Sustainability Architect update: Clare

It’s not exactly an easy task, ensuring that every student at a university has the opportunity to access learning for sustainability. Especially at an institution as large and diverse in focus as the University of Leeds. Even more so when you have just 6 hours a week to commit to it…

Yet, when you take a closer look, it’s perhaps a little less enormous than originally anticipated. The information-gathering I did in my first few weeks as an Architect revealed that sustainability already appears quite frequently in certain areas, and through particular mechanisms, of the university curriculum. There are entire programmes with sustainability at their core, including BSc Sustainability and Environmental Management at the School of Earth and Environment and MSc Sustainability in Transport at the Institute for Transport Studies. Some programmes include sustainability modules, and for those students who can chose electives, Discovery module themes include Creating Sustainable Futures. For programmes that don’t include electives, some have had specific modules crafted by the Sustainability Service, like Sustainability in Healthcare for the School of Medicine. Students wanting to focus their dissertation research on a sustainability issue can explore opportunities with the Living Lab.

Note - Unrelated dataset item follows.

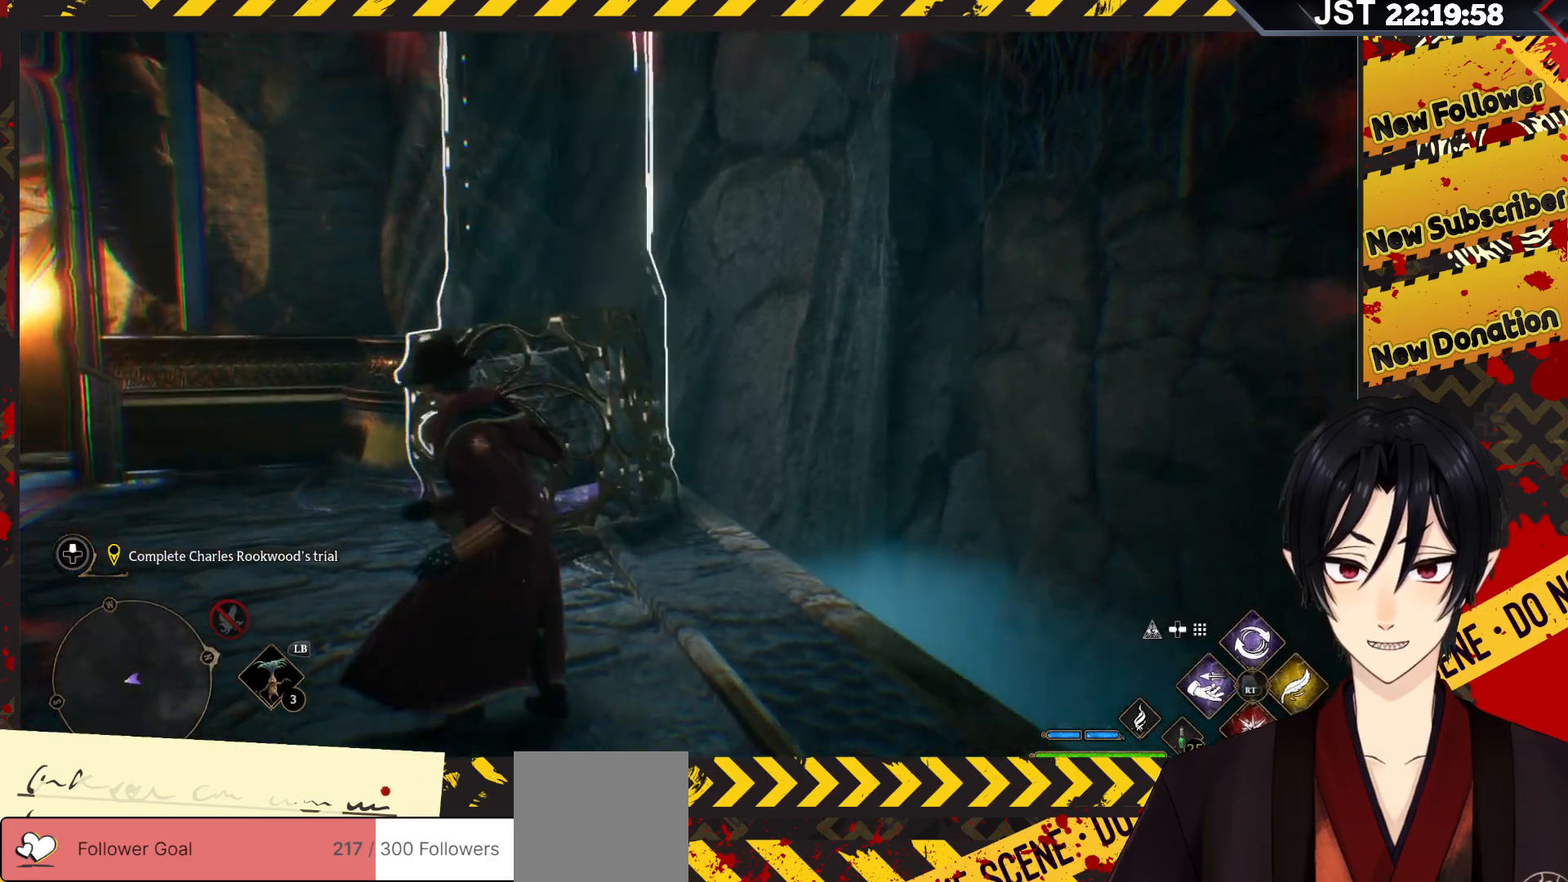
{"buttons": [], "left_stick": "down-left", "right_stick": "up", "events": []}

So it wasn’t going to be a case of starting from scratch, but more accurately, one of highlighting existing initiatives, joining up some dots, developing things further, and perhaps introducing new initiatives where gaps are revealed. All of which necessitates a more detailed picture of what’s already happening. One aspect of creating this picture has involved an audit of modules that include aspects of sustainability. None of my searches for a standardised approach to this sort of audit came up trumps, so I developed my own rule of thumb: if a module covers challenges within at least one of the three pillars of sustainability – economic viability, environmental protection, social equity – or explores how to tackle some of these challenges, it was added to my list. Applying these criteria as I worked through the module catalogues resulted in a list of 192 undergraduate modules and 133 postgraduate modules. Which are not insignificant numbers, but tell us relatively little on their own. To be really useful, we need to know how many students are enrolled on each of these modules, which of them is a compulsory part of a course, and a whole lot of other things. The search for these details is one of the things I’m currently working on, but at an institution as large as this it’s tricky to work out where those numbers can be found, or even if they’re kept in any one central place.

Alongside the module audit, I assisted with the design and running of the second Student Sustainability Conference that took place in February. Hosting 190 attendees, it featured over 30 student presentations, covering everything from sustainable drainage to microplastics, from vegetarianism of the Romantic poets to creative social activism. It’s a particularly important event, as it offers an opportunity to bring these pockets of changemakers together, to share their research, provide support or provide some challenge. Exposure to, and collaboration with, different disciplines is a core aspect of sustainability thinking.

Over the next few months I’ll be thinking more about how to gather insight into the levels of sustainability understanding that students have both at the beginning and at the end of their time at the university. That will give us a better sense of the degree to which the initiatives in place are adding up to a more sustainability-savvy student body. My guess would be that some good progress is being made at the current level of activity, but there’s much more that can be done to ensure that every student graduating from the university is a sustainability champion.